When God Seems Distant


“I’m convinced that nothing can separate us from God’s love in Christ Jesus our Lord.”
Romans 8:38a (Common English Bible)

           Tommy Lasorda, former manager of the Los Angeles Dodgers, tells about an experience he had in church. One Sunday he was in Cincinnati for a ball game against the Reds. That morning he went to early morning Mass and happened to see the Red’s manger there. They were old friends and sat beside each other during Mass. Afterward, the Red’s manager said, “Tommy, I’ll see you at the ballpark. I’m going to hang around a little.” Lasorda said that when he reached the door, he glanced back over his shoulder. He noticed that his friend was praying at the altar and lighting a candle. He said, “I thought about that for a few moments. Then, since we needed a win very badly, I doubled back and blew out his candle.”[i] Though misguided, what a powerful demonstration of faith in God’s presence and activity!

           Countless people today long for that deep confidence in God’s presence and activity in their lives. God seems distant to them. They plod through each day, fearful, anxious, and burdened with uncertainty. Some may remember once having a close relationship with God but that was a long time ago. Prayers seem to never rise higher than the ceiling – and that is when we even feel like praying! The good news is that this is not an uncommon experience in the Christian faith. Just as people can grow apart in relationships with one another, so we can drift away from God. As Thomas Tewell once said to me, the difference is that in human relationships, both parties contribute to the distance. But, in a relationship with God, the reality is that we drift away from God. God never drifts away from us.

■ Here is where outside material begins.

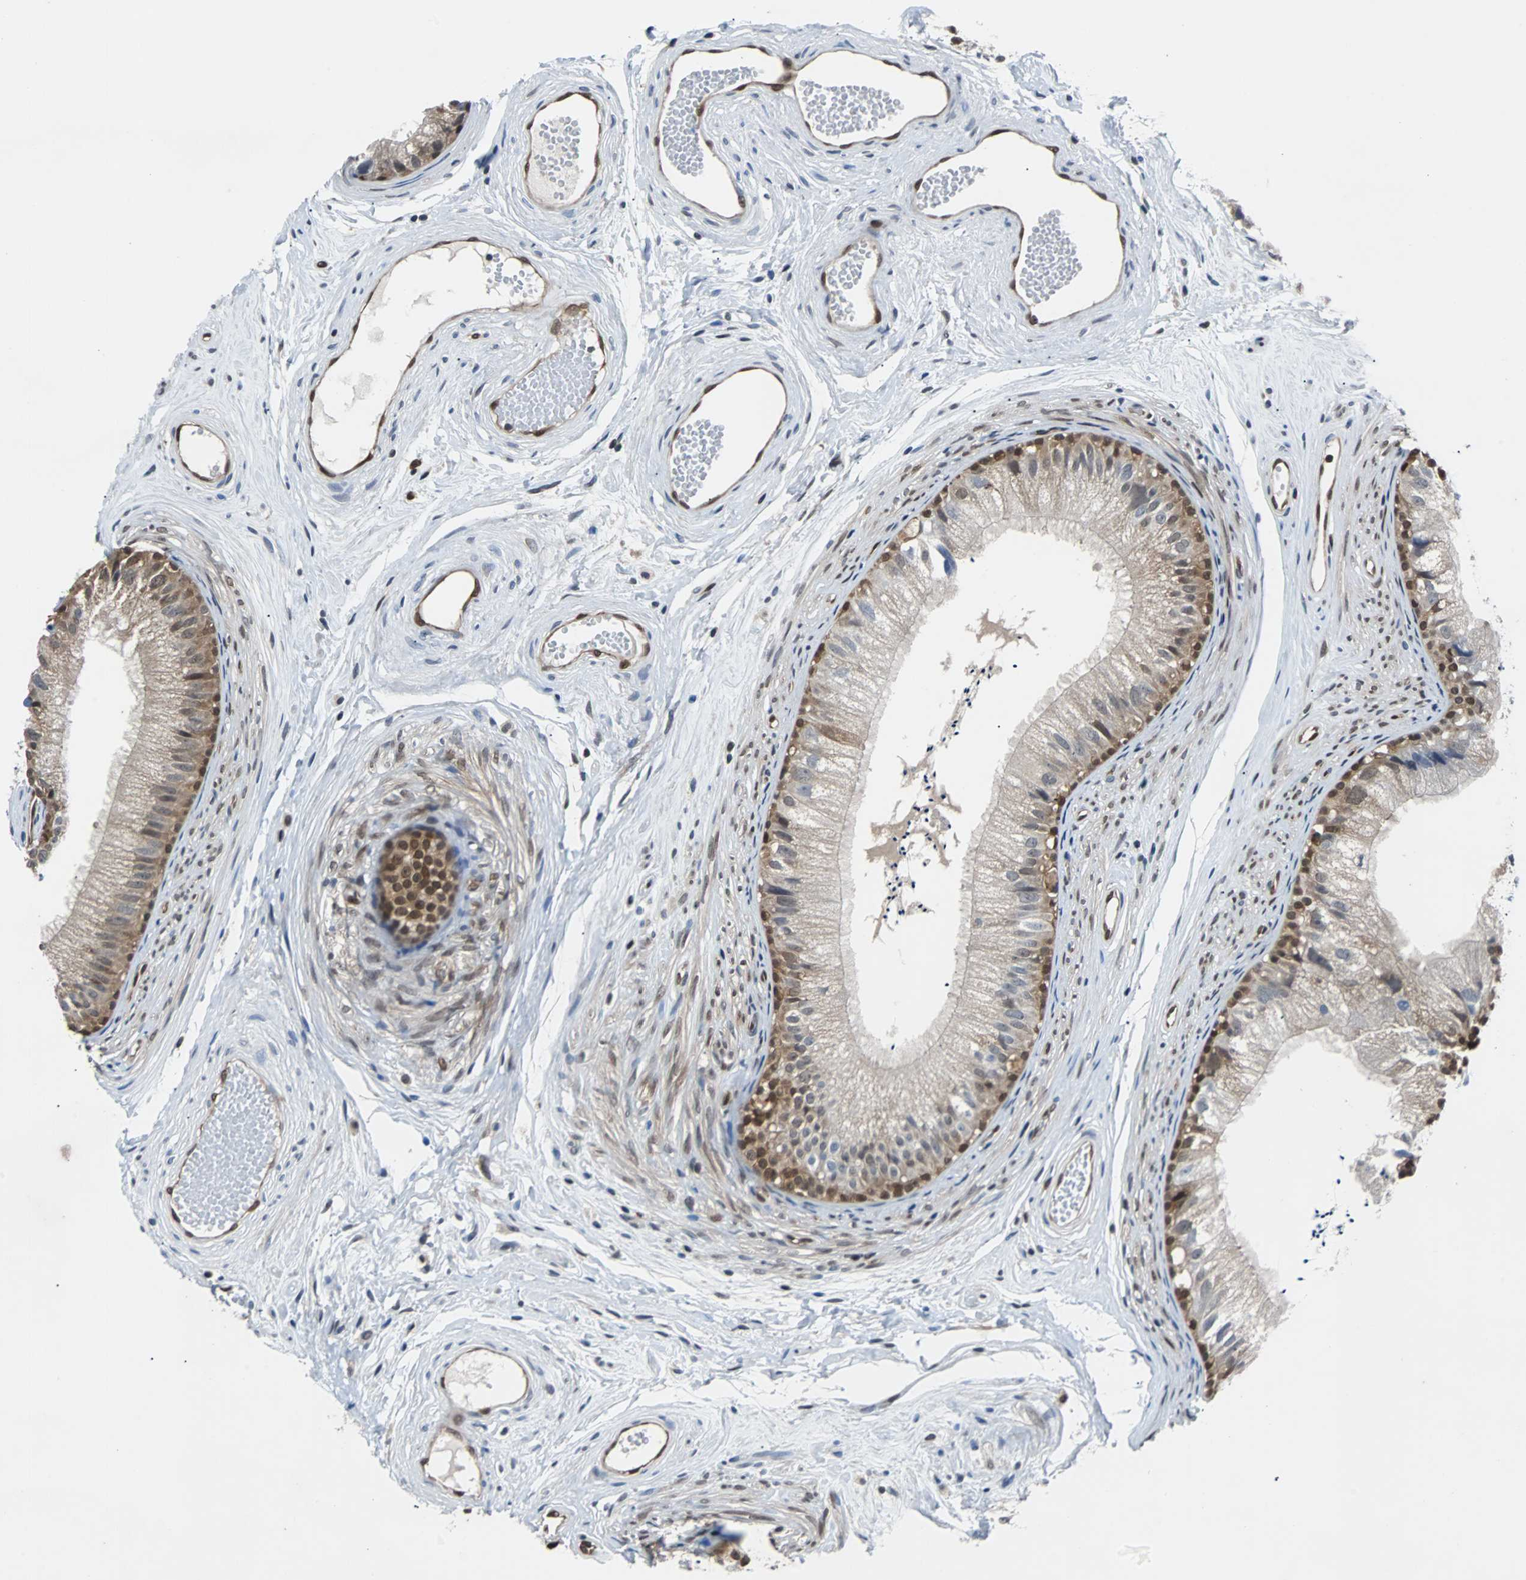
{"staining": {"intensity": "moderate", "quantity": "<25%", "location": "cytoplasmic/membranous,nuclear"}, "tissue": "epididymis", "cell_type": "Glandular cells", "image_type": "normal", "snomed": [{"axis": "morphology", "description": "Normal tissue, NOS"}, {"axis": "topography", "description": "Epididymis"}], "caption": "The immunohistochemical stain labels moderate cytoplasmic/membranous,nuclear positivity in glandular cells of benign epididymis.", "gene": "MAP2K6", "patient": {"sex": "male", "age": 56}}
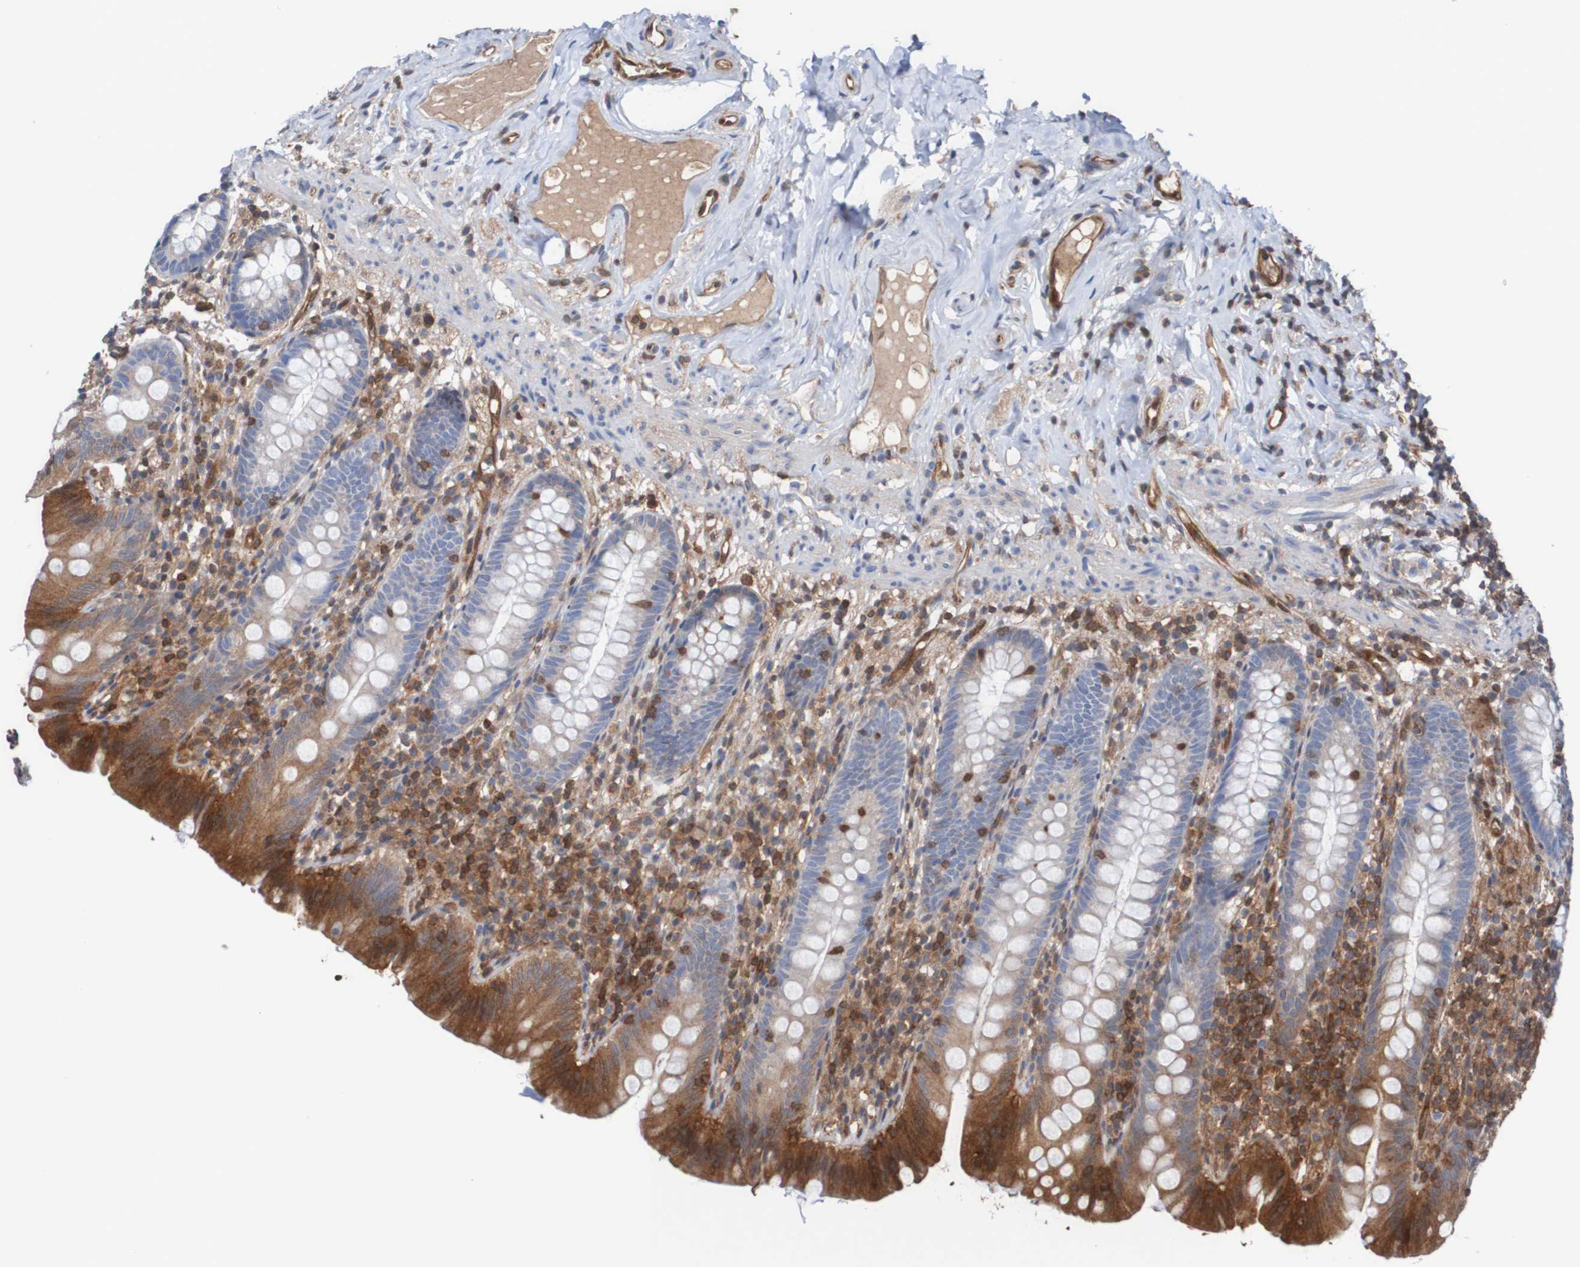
{"staining": {"intensity": "strong", "quantity": "25%-75%", "location": "cytoplasmic/membranous"}, "tissue": "appendix", "cell_type": "Glandular cells", "image_type": "normal", "snomed": [{"axis": "morphology", "description": "Normal tissue, NOS"}, {"axis": "topography", "description": "Appendix"}], "caption": "A photomicrograph showing strong cytoplasmic/membranous expression in approximately 25%-75% of glandular cells in unremarkable appendix, as visualized by brown immunohistochemical staining.", "gene": "RIGI", "patient": {"sex": "male", "age": 52}}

           In those moments when God seems distant, what are we to do? Perhaps an experience I had this past week will help. My daughter, Rachael, is in Norway – a studio photographer for the Holland America Cruise Lines. It’s not uncommon for Rachael to work twelve and fourteen hour days. Wi-Fi is limited and with her long hours it is difficult to “connect” with her by telephone or by other means in real time. Just this week, Rachael reached-out to me via Facebook Messenger. She said that for a limited time she was available to receive a phone call from me and that she really would like me to call. Immediately, I moved something that was already on my calendar to another time and placed the call. Do you see what happened? Suddenly, my greatest desire was to speak with my daughter. To do so, I had to make the time.

           We reconnect with God the same way. We move beyond our desire to be close with God and carve-out time from our busy lives to simply be still in God’s presence. We open the Bible and read expectantly, asking God to speak powerfully through the words that we read on the page. We learn from our reading more about God, about God’s good desires for us, and we learn what God requires of us. We spend time together with God. And we listen; we listen deeply in the silence following our reading to the hunches, the promptings, and the direction we sense from God. As we respond positively, the distance we once felt from God begins to close.   

Joy,


[i] William R. Bouknight, The Authoritative Word: Preaching Truth In A Skeptical Age. (Nashville: Abingdon Press, 2001) 30.